Over at Letters of Note, Shaun Usher featured recently two letters of recommendation for Einstein written by Henri Poincaré and Marie Curie for a professorship in theoretical physics at ETH-Zurich. Einstein was 32 when the letters were written (1911), some six years after his Annus Mirabilis ("the extraordinary year") that saw the publication of his landmark papers on photoelectricity, Brownian motion and special relativity; his other major paper on general relativity would arrive some five years later.
The letters themselves are awesome little gems. Poincaré gets straight to the point with these opening lines:
Mr Einstein is one of the most original thinkers I have ever met. In spite of his youth, he has already achieved a very honourable place among the leading savants of his age. [...]

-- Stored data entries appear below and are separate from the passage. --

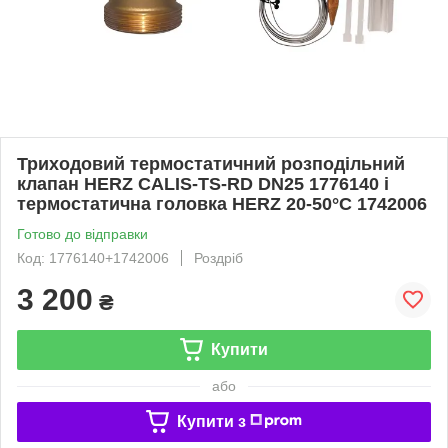
Триходовий термостатичний розподільний
клапан HERZ CАLIS-TS-RD DN25 1776140 і
термостатична головка HERZ 20-50°С 1742006
Готово до відправки
Код: 1776140+1742006
Роздріб
3 200
₴
Купити
або
Купити з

Curie, too, is quite effusive in her praise:
I have often admired the papers published by Mr. Einstein on issues dealing with modern theoretical physics. Moreover, I believe that theoretical physicists agree that these papers are of the highest order. In Brussels, where I participated in a scientific conference in which Mr. Einstein also took part, I was able to appreciate the clarity of his mind, the extent of his documentation and the depth of his knowledge. If we consider that Mr. Einstein is still very young, we are right to have great hope in him, and to see him as one of the leading theoreticians of the future. [...]
But both of them end their letter by highlighting the benefits to the institution:
The future will show more and more the worth of Mr Einstein, and the university intelligent enough to attract this young master is certain to reap great honour.
I think that the scientific institution willing to give Mr. Einstein the work he desires, either by appointing him an existing chair or by creating for him the chair in the conditions he deserves, could be greatly honored by such a decision and would certainly be providing a great service to science.